• _Work task_
Search the entries below for the word "cout", then copy each line in which it is found.

• _Provided records_

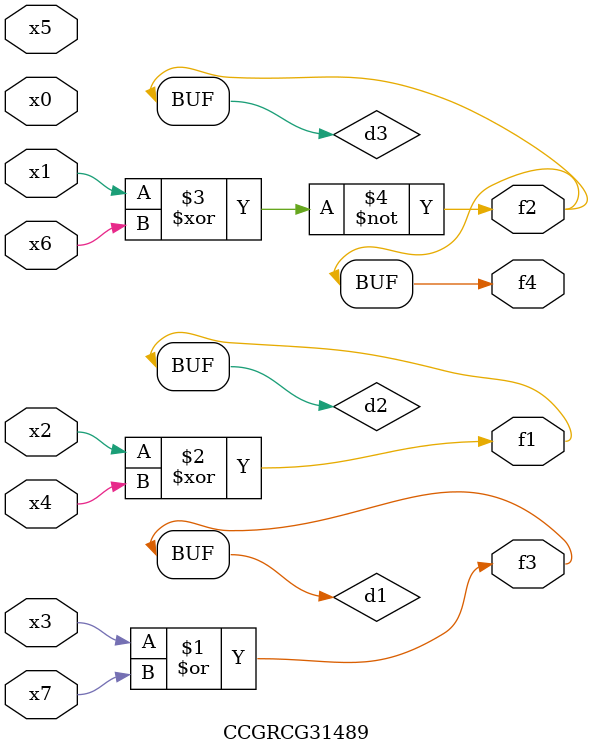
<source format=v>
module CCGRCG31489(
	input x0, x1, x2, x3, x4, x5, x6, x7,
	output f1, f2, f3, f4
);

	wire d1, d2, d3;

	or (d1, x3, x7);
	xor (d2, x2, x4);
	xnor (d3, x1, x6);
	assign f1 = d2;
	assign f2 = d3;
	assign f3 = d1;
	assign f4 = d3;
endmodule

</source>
* * *
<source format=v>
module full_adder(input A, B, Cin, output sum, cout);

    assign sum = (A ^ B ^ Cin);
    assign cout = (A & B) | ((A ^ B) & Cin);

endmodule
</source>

• _Completed task_
module full_adder(input A, B, Cin, output sum, cout);
    assign cout = (A & B) | ((A ^ B) & Cin);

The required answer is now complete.